I am having issues with saving my dataframe to a hive table using the following API code.
df.write.mode(SaveMode.Append).format("parquet").partitionBy("ord_deal_year", "ord_deal_month", "ord_deal_day").insertInto(tableName)
My Dataframe has around 48 Columns. Where the Hive table has 90 Columns. When I attempt to save the Dataframe I receive the following error:
12:56:11 Executor task launch worker-0 ERROR Executor:96 Exception in task 0.0 in stage 3.0 (TID 3)
java.lang.ArrayIndexOutOfBoundsException: 51
at org.apache.spark.sql.catalyst.expressions.GenericMutableRow.genericGet(rows.scala:253)

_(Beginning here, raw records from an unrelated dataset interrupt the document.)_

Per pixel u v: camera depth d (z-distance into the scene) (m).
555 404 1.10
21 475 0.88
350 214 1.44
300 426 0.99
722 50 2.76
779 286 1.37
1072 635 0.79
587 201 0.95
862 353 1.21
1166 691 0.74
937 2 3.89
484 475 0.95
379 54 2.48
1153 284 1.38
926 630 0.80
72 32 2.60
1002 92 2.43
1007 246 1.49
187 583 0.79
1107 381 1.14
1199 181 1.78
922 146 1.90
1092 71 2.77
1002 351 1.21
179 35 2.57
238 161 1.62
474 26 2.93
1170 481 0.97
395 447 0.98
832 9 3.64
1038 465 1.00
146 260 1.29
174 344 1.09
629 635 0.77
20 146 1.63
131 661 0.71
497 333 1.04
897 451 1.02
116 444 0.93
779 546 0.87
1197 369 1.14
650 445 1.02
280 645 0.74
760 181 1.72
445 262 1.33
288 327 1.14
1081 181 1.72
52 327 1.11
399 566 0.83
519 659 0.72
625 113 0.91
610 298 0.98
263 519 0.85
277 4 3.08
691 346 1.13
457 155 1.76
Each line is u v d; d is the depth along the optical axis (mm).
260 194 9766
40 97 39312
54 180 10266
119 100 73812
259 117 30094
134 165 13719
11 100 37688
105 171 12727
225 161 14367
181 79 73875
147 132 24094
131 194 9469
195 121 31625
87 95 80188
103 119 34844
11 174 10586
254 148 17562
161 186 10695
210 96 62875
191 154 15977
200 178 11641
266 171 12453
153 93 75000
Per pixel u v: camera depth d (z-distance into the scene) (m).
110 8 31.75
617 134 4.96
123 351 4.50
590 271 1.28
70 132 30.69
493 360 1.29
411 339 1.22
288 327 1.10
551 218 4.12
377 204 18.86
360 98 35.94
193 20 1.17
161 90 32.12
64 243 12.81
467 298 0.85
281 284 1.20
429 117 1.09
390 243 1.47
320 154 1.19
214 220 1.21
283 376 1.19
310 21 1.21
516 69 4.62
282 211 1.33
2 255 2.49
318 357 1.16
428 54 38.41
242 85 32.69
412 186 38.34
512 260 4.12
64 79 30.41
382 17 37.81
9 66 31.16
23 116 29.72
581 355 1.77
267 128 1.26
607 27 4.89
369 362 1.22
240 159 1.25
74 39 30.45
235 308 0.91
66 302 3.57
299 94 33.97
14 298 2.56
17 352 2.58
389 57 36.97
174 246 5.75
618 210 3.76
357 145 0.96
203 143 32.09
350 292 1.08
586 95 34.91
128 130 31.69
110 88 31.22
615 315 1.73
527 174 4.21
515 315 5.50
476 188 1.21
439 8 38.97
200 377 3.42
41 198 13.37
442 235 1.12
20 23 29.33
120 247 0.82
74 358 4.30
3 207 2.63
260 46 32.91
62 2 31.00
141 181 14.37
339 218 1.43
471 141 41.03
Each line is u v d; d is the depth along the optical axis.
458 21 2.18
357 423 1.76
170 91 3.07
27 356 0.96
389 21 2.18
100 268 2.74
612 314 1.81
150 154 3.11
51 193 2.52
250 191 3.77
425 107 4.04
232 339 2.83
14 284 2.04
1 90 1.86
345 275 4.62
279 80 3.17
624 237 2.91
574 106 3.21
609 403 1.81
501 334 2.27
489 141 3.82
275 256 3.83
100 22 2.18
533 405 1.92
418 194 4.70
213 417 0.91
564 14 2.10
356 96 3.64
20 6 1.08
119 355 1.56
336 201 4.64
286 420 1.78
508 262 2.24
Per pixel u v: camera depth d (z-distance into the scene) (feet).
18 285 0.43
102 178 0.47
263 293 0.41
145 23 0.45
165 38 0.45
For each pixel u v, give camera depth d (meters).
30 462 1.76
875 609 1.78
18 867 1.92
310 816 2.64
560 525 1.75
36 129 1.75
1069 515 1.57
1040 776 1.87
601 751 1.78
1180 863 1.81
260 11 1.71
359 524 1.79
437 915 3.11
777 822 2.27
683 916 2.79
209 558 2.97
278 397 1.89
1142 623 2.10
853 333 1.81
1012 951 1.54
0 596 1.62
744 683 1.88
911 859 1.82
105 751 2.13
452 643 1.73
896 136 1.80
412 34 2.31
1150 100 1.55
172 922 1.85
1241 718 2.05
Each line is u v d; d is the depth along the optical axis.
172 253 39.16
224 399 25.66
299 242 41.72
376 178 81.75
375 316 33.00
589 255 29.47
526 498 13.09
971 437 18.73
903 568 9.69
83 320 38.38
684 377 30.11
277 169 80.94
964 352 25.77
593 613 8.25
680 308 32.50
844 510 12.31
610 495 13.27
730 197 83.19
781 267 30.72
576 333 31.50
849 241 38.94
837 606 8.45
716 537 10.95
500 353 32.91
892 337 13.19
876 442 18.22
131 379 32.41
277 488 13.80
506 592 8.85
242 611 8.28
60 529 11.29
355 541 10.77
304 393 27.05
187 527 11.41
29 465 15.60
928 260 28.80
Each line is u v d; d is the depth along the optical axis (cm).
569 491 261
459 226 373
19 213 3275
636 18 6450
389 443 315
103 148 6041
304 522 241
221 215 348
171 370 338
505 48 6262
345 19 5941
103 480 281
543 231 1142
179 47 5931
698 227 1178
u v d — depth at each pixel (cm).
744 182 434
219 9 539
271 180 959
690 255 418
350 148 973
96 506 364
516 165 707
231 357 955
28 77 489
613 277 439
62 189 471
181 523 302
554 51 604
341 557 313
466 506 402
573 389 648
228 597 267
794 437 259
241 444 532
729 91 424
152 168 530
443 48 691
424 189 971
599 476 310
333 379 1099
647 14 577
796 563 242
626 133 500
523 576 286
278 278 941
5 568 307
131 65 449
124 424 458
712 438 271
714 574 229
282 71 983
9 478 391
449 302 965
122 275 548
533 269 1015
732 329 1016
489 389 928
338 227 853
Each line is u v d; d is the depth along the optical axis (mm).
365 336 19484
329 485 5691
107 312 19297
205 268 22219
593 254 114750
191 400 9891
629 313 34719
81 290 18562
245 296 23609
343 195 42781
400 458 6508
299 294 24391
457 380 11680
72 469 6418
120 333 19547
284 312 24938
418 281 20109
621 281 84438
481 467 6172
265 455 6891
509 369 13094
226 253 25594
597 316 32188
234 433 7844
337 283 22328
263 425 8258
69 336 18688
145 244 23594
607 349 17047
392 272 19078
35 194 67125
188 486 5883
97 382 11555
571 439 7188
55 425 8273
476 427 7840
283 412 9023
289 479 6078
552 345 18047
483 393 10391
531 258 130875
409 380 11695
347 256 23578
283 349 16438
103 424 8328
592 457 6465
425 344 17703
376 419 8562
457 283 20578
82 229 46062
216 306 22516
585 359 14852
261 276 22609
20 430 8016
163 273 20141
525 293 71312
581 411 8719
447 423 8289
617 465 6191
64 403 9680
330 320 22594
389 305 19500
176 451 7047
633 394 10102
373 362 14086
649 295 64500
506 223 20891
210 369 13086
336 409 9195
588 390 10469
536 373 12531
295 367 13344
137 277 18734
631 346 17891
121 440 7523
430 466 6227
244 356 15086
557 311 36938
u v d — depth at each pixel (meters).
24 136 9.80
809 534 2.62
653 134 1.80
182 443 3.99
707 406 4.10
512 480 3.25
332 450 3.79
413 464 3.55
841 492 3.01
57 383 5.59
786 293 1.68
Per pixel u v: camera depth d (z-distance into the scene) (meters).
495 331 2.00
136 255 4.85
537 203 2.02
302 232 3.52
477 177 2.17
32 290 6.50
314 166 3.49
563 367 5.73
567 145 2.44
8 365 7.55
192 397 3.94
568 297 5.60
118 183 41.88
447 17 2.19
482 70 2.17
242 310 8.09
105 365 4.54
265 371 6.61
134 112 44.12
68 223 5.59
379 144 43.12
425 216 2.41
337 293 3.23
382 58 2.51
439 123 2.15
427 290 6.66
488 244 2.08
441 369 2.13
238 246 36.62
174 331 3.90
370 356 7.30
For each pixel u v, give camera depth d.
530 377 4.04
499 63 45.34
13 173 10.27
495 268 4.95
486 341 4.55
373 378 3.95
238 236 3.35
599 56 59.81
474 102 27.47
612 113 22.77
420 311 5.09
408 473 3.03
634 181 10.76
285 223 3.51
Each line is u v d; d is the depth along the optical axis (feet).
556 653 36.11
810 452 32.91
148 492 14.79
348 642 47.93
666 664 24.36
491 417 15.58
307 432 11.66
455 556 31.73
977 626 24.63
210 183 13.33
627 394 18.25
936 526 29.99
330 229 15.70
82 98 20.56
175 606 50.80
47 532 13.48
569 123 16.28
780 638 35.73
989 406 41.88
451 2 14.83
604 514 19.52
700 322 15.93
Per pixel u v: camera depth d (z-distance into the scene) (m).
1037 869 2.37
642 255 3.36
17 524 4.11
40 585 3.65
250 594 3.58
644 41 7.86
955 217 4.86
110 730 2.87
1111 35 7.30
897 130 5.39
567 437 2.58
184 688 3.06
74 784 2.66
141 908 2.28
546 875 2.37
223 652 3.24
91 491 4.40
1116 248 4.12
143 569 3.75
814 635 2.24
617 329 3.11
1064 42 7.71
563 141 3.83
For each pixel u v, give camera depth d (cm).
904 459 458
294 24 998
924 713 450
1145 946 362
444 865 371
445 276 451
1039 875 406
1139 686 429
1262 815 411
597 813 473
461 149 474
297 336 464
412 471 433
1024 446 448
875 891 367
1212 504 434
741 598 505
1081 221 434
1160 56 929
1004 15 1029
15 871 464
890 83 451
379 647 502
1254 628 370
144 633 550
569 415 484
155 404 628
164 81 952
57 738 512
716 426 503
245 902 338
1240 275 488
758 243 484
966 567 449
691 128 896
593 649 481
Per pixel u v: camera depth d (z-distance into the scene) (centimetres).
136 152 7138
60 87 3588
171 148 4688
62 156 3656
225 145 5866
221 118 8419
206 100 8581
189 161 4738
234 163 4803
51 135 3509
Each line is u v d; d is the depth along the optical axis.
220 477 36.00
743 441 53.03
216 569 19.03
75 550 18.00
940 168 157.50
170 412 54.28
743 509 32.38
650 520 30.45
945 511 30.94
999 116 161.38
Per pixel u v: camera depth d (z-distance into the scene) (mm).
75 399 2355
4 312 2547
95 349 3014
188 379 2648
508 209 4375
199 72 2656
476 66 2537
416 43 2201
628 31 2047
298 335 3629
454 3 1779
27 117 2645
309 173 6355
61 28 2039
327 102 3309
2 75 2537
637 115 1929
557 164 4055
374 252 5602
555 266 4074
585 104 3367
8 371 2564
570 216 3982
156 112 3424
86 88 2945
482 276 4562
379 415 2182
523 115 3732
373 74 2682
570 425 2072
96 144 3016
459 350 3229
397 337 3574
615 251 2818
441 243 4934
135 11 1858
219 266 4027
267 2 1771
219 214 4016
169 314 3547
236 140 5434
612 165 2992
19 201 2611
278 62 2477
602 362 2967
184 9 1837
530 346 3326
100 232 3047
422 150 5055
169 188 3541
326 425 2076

at org.apache.spark.sql.catalyst.expressions.BaseGenericInternalRow$class.getAs(rows.scala:34)
at org.apache.spark.sql.catalyst.expressions.BaseGenericInternalRow$class.isNullAt(rows.scala:35)
at org.apache.spark.sql.catalyst.expressions.GenericMutableRow.isNullAt(rows.scala:247)
at org.apache.spark.sql.hive.execution.InsertIntoHiveTable$$anonfun$org$apache$spark$sql$hive$execution$InsertIntoHiveTable$$writeToFile$1$1.apply(InsertIntoHiveTable.scala:107)
at org.apache.spark.sql.hive.execution.InsertIntoHiveTable$$anonfun$org$apache$spark$sql$hive$execution$InsertIntoHiveTable$$writeToFile$1$1.apply(InsertIntoHiveTable.scala:104)
at scala.collection.Iterator$class.foreach(Iterator.scala:727)
at scala.collection.AbstractIterator.foreach(Iterator.scala:1157)
at org.apache.spark.sql.hive.execution.InsertIntoHiveTable.org$apache$spark$sql$hive$execution$InsertIntoHiveTable$$writeToFile$1(InsertIntoHiveTable.scala:104)
at org.apache.spark.sql.hive.execution.InsertIntoHiveTable$$anonfun$saveAsHiveFile$3.apply(InsertIntoHiveTable.scala:85)
at org.apache.spark.sql.hive.execution.InsertIntoHiveTable$$anonfun$saveAsHiveFile$3.apply(InsertIntoHiveTable.scala:85)
at org.apache.spark.scheduler.ResultTask.runTask(ResultTask.scala:66)
at org.apache.spark.scheduler.Task.run(Task.scala:88)
at org.apache.spark.executor.Executor$TaskRunner.run(Executor.scala:214)
at java.util.concurrent.ThreadPoolExecutor.runWorker(ThreadPoolExecutor.java:1142)
at java.util.concurrent.ThreadPoolExecutor$Worker.run(ThreadPoolExecutor.java:617)
at java.lang.Thread.run(Thread.java:745)
12:56:11 task-result-getter-3 WARN TaskSetManager:71 Lost task 0.0 in stage 3.0 (TID 3, localhost): java.lang.ArrayIndexOutOfBoundsException: 51
at org.apache.spark.sql.catalyst.expressions.GenericMutableRow.genericGet(rows.scala:253)
at org.apache.spark.sql.catalyst.expressions.BaseGenericInternalRow$class.getAs(rows.scala:34)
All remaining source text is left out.